[WORK TO BE COMPLETED] Output the lines of the records from the one containing "(70, 146) none" through the last, both ends included. Leave pictures out.

[INFORMATION SHOWN]
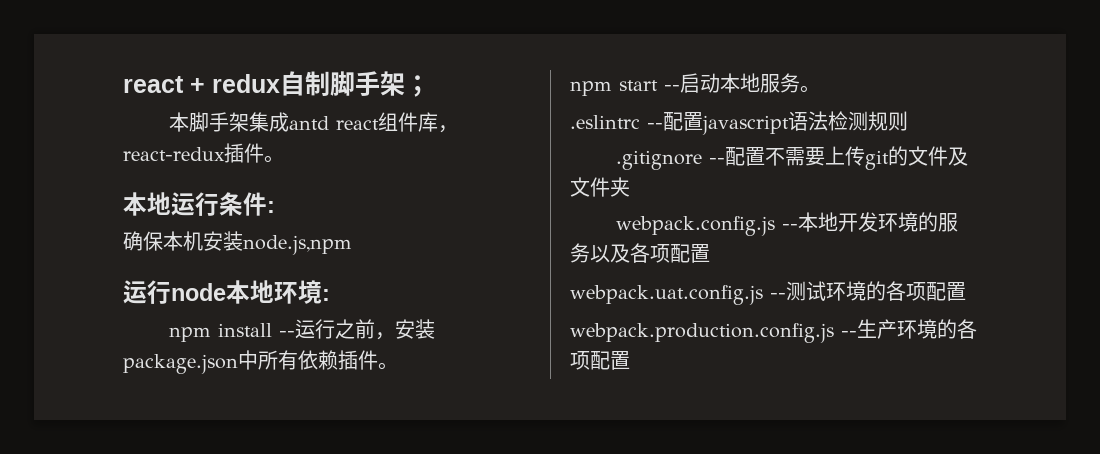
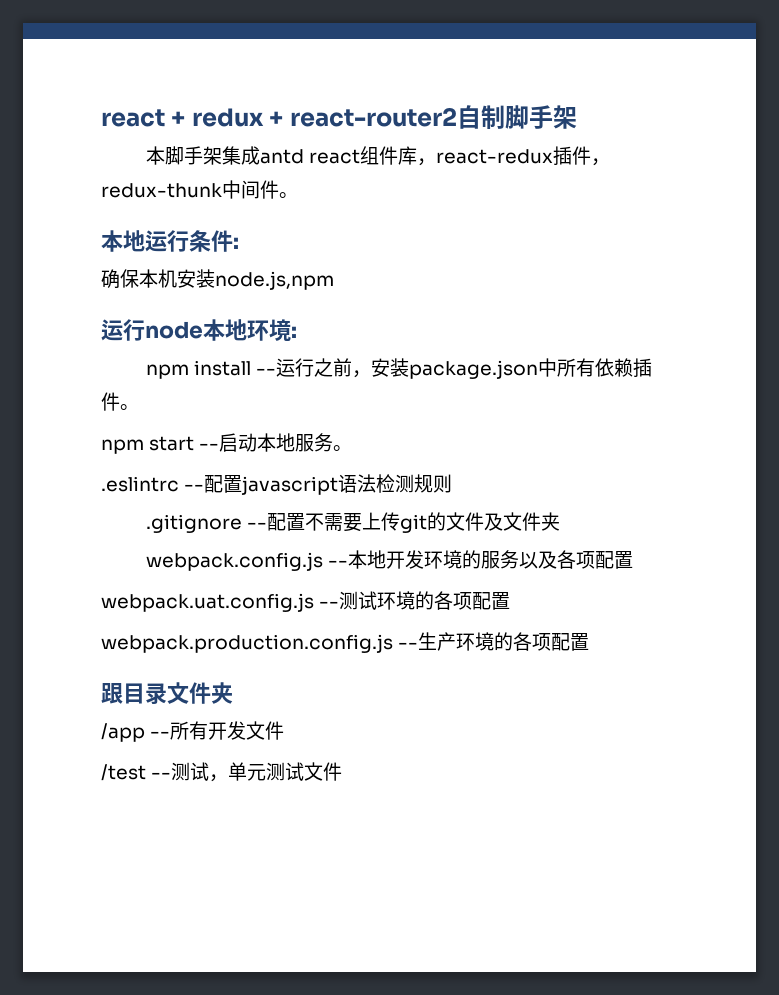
(280, 83) none -> [269,107,457,127] + react-router2
[405,75,430,97] ； -> (577, 117) none
(264, 153) none -> [591,158,611,166] [101,180,279,199] ，redux-thunk中间件
(630, 360) none -> [101,682,233,705] [101,721,285,742] [101,762,343,782] // 跟目录文件夹 // /app --所有开发文件 // /test --测试，单元测试文件

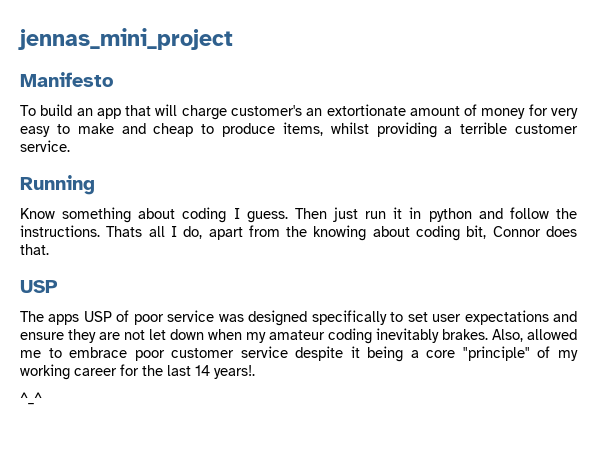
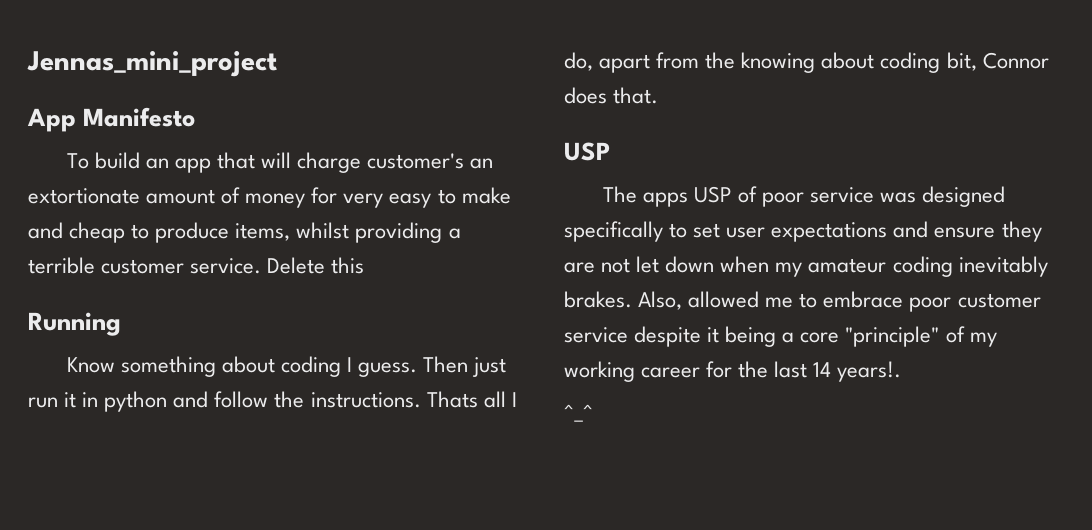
[18,28,233,50] jennas_mini_project // -> [27,51,277,77] [27,108,76,132] Jennas_mini_project // App
(70, 146) none -> [267,257,365,274] Delete this

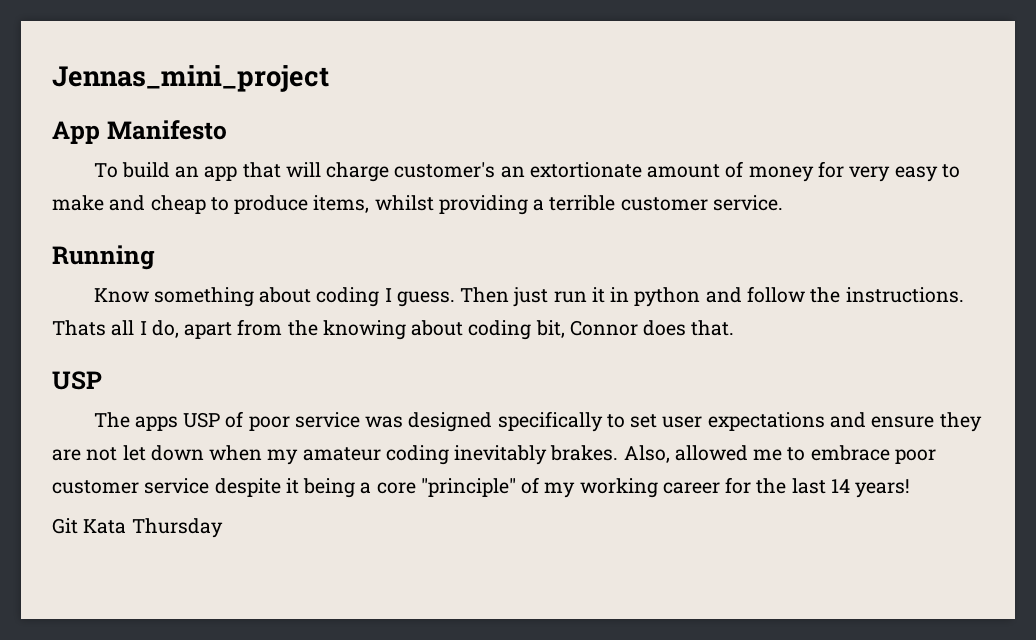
[267,257,365,274] Delete this -> (783, 203) none
[837,361,902,382] [564,404,593,422] years!. // ^_^ -> [855,479,911,498] [52,518,223,538] years! // Git Kata Thursday

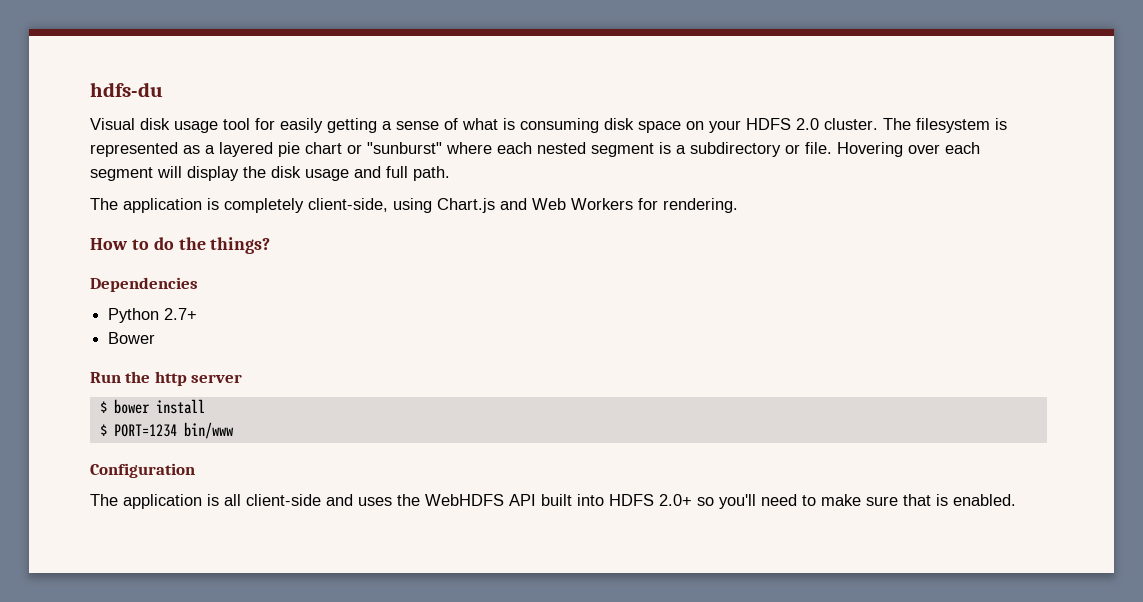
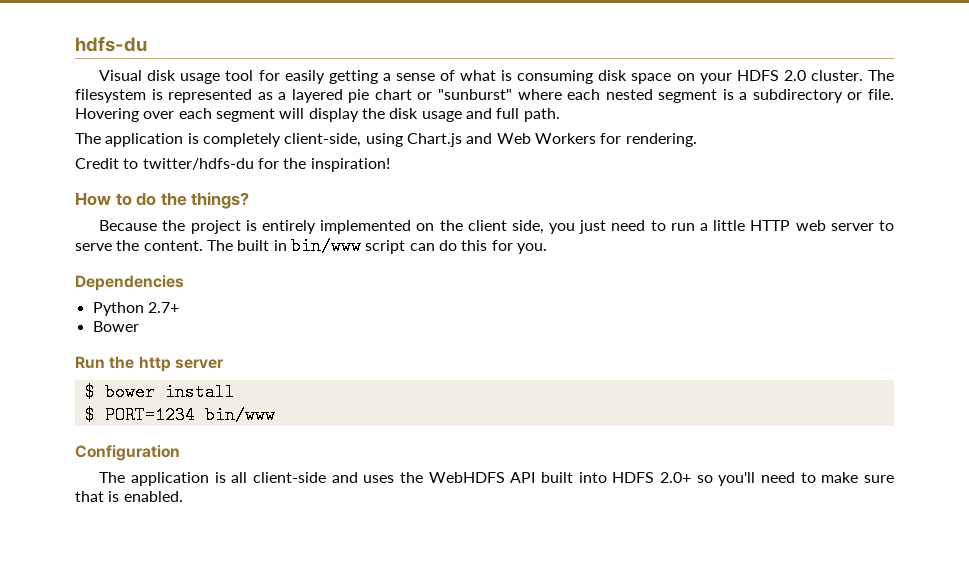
(738, 205) none -> [75,158,390,172] // Credit to twitter/hdfs-du for the inspiration!
(271, 245) none -> [99,220,895,234] [75,237,547,255] // Because the project is entirely implemented on the client side, you just need to run a little HTTP web server to serve the content. The built in bin/www script can do this for you.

[OUTPUT BELOW]
(70, 146) none -> [267,257,365,274] Delete this

[267,257,365,274] Delete this -> (783, 203) none
[837,361,902,382] [564,404,593,422] years!. // ^_^ -> [855,479,911,498] [52,518,223,538] years! // Git Kata Thursday

(738, 205) none -> [75,158,390,172] // Credit to twitter/hdfs-du for the inspiration!
(271, 245) none -> [99,220,895,234] [75,237,547,255] // Because the project is entirely implemented on the client side, you just need to run a little HTTP web server to serve the content. The built in bin/www script can do this for you.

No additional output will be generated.